What downstream operators should watch next
Several indicators will determine how quickly and severely the fuel-cost shock reaches operators beyond the airlines themselves.
Hedging expiry dates. The major UK carriers have not disclosed precise contract maturities, but industry convention suggests most hedges run for 12 to 18 months. Contracts struck before the conflict escalated in late 2025 could begin expiring from the autumn of 2026 onwards. Any public disclosures in airline trading updates over the summer will offer clearer signals.
Winter schedule announcements. Airlines typically finalise winter schedules by late summer. Route cuts, frequency reductions, or base closures announced in that window would be early evidence that carriers are choosing capacity discipline over fare increases.
Fuel surcharge policies.
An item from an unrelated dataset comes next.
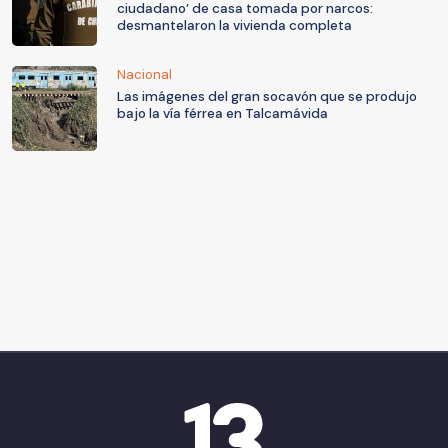
ciudadano’ de casa tomada por narcos:
desmantelaron la vivienda completa
Nacional
Las imágenes del gran socavón que se produjo
bajo la vía férrea en Talcamávida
Several airlines have historically imposed fuel surcharges on wholesale and retail fares when spot prices breach certain thresholds. Monitoring surcharge announcements from major carriers will give travel operators an early indication of cost pass-through timing.
Consumer booking patterns. EasyJet's observation that passengers are booking at shorter notice is significant. If the trend intensifies, it compresses the revenue visibility for the entire chain, from airlines to hotels to transfer companies. Operators reliant on advance bookings for cash-flow planning may need to adjust payment terms or credit facilities accordingly.
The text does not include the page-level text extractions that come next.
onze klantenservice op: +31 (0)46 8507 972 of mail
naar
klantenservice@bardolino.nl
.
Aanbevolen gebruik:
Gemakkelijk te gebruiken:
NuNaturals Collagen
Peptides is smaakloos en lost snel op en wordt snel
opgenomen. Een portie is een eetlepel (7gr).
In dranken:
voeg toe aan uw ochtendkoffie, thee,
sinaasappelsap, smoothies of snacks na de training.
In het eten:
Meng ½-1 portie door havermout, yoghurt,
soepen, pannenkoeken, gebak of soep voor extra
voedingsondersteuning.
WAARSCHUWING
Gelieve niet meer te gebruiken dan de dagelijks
Regulatory and sanctions developments. Further changes to the UK's sanctions regime, or to international agreements on oil transit through the Strait of Hormuz, could shift the fuel-cost outlook materially. The 21 May sanctions relaxation may not be the last intervention if supply remains constrained.
The EasyJet results are a snapshot of an airline managing through a difficult period. The more consequential question for UK businesses is what happens when the hedging buffer runs out and the full weight of elevated fuel costs lands on an industry built on volume and slim margins. The answer will become clearer over the next two quarters.